Left temporal alpha-band activity reflects single word intelligibility

Abstract

The electroencephalographic (EEG) correlates of degraded speech perception have been explored in a number of recent studies. However, such investigations have often been inconclusive as to whether observed differences in brain responses between conditions result from different acoustic properties of more or less intelligible stimuli or whether they relate to cognitive processes implicated in comprehending challenging stimuli. In this study we used noise vocoding to spectrally degrade monosyllabic words in order to manipulate their intelligibility. We used spectral rotation to generate incomprehensible control conditions matched in terms of spectral detail. We recorded EEG from 14 volunteers who listened to a series of noise vocoded (NV) and noise-vocoded spectrally-rotated (rNV) words, while they carried out a detection task. We specifically sought components of the EEG response that showed an interaction between spectral rotation and spectral degradation. This reflects those aspects of the brain electrical response that are related to the intelligibility of acoustically degraded monosyllabic words, while controlling for spectral detail. An interaction between spectral complexity and rotation was apparent in both evoked and induced activity. Analyses of event-related potentials showed an interaction effect for a P300-like component at several centro-parietal electrodes. Time-frequency analysis of the EEG signal in the alpha-band revealed a monotonic increase in event-related desynchronization (ERD) for the NV but not the rNV stimuli in the alpha band at a left temporo-central electrode cluster from 420-560 ms reflecting a direct relationship between the strength of alpha-band ERD and intelligibility. By matching NV words with their incomprehensible rNV homologues, we reveal the spatiotemporal pattern of evoked and induced processes involved in degraded speech perception, largely uncontaminated by purely acoustic effects.
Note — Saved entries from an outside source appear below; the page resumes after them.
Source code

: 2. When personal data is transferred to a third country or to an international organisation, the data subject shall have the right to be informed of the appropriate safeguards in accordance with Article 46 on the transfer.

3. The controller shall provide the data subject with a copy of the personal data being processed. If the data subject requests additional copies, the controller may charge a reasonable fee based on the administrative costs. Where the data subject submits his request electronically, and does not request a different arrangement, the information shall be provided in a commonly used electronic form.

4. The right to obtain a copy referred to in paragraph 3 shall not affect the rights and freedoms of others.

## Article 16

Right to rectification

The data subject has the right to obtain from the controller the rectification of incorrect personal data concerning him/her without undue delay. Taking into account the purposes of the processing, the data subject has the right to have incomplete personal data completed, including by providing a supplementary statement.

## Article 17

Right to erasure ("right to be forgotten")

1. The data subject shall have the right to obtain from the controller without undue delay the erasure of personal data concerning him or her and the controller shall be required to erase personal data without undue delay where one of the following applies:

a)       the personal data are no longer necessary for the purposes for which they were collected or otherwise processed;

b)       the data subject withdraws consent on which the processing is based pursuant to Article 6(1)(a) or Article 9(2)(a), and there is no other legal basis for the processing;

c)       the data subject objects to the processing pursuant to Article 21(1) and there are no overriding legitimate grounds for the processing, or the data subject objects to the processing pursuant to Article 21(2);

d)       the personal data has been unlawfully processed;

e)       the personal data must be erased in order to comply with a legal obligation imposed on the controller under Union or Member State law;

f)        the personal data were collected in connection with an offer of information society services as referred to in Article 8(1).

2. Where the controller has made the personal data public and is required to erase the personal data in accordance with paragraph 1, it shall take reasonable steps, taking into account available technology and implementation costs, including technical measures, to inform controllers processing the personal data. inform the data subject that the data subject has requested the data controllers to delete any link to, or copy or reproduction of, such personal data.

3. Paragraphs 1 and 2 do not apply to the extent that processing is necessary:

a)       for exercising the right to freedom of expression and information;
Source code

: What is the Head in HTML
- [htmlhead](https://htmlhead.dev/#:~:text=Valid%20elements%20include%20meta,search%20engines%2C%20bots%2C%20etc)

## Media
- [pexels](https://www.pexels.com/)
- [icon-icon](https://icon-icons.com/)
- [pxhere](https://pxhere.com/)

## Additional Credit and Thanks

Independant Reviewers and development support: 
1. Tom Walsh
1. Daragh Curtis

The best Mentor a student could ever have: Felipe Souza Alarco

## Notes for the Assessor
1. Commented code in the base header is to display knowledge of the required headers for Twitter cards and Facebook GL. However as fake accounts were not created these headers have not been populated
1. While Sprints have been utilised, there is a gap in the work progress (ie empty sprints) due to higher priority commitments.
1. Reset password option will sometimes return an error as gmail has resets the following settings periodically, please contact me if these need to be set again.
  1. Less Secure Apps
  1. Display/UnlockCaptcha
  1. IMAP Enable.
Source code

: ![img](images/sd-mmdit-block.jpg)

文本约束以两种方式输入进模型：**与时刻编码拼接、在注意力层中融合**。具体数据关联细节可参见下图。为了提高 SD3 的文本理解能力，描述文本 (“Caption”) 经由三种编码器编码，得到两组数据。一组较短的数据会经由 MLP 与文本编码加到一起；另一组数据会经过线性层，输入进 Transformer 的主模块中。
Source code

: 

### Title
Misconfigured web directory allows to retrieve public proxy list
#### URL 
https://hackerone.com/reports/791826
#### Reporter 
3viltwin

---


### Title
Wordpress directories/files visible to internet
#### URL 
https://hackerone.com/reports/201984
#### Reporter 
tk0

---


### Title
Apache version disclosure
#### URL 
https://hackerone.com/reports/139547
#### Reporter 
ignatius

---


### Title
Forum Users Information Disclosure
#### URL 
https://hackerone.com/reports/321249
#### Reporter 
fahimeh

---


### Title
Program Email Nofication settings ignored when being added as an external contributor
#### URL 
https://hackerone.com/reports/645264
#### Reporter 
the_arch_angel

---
Keywords: alpha oscillations; degraded speech; left inferior temporal cortex; noise-vocoding; speech intelligibility.

Figure 1

Spectrograms of the French word “langue” (meaning tongue, or language) for the four levels of spectral detail, for spectrally rotated and non-rotated stimuli. Stimuli illustrated with a preceding 200 ms silence.

Figure 2

Illustration of a single trial. In the beginning of each trial a fixation cross appeared on the screen for a variable duration of 400–600 ms and remained on the screen as the stimulus was presented. One second of silence was inserted after the stimulus offset, during which participants could make their response, and it was followed by the blink cue whose duration was also fixed at 1 s.

Figure 3

Behavioral results. Panel (A) shows the mean accuracy scores for the animal name detection task in each of the non-rotated potentially-comprehensible conditions. Panel (B) shows the mean response time for correct responses in the same conditions. Panel (C) displays the mean number of false alarms for all conditions. Error bars represent standard error of the mean corrected to be appropriate for repeated-measures comparisons, as described in Loftus and Masson (1994).

Figure 4

Results of ANOVA of evoked activity. (A) Electrode-by-time plot of the interaction of rotation × spectral detail thresholded at p < 0.001, revealing the time-window of interest between 305–390 ms. The color bar indicates the corresponding F- and p-values, the threshold for p_(FDR) < 0.05 is indicated. (B) Shows the topography of this effect using the same color scale as in (A) at the peak of the effect (345 ms). (C) Illustrates the localization of this effect in inverse space, displaying the mean F-statistic averaged over the time-window of interest. (D) Average time-course of this effect in a cluster of five contributing electrodes across NV conditions. (E) Corresponding time-courses for the rotated conditions, where the effect of spectral detail is absent. (F) Mean evoked activity for each condition in the significant time-window, error bars represent standard error of the mean corrected to be appropriate for repeated-measures comparisons, as described in Loftus and Masson (1994).

Figure 5

Results of ANOVA of induced activity in the alpha-band. (A) Electrode-by-time plot of the p-values for the interaction of rotation × spectral detail with corresponding F- and p-values, thresholded at p = 0.001, revealing the time-window of interest (462–633 ms). The color bar indicates the corresponding F- and p-values, the threshold for p_(FDR) < 0.05 is indicated. (B) Topography of this effect, using the same color scale as in (A) at the peak of the effect (533 ms), indicating a contribution of left-temporal sources. (C) Localization of this effect in the inverse space, the main source being in the left supramarginal gyrus extending into left inferior parietal and superior temporal structures, showing the average F-statistic over the time-window of interest. (D) Average time-course of this effect in a cluster of five contributing electrodes across NV conditions, demonstrating enhanced alpha-band suppression for more intelligible conditions. (E) Corresponding time-courses for the spectrally rotated conditions, where the effect of spectral detail is absent. (F) Alpha-band activity for each condition in the significant time-window, error bars represent standard error of the mean corrected to be appropriate for repeated-measures comparisons, as described in Loftus and Masson (1994).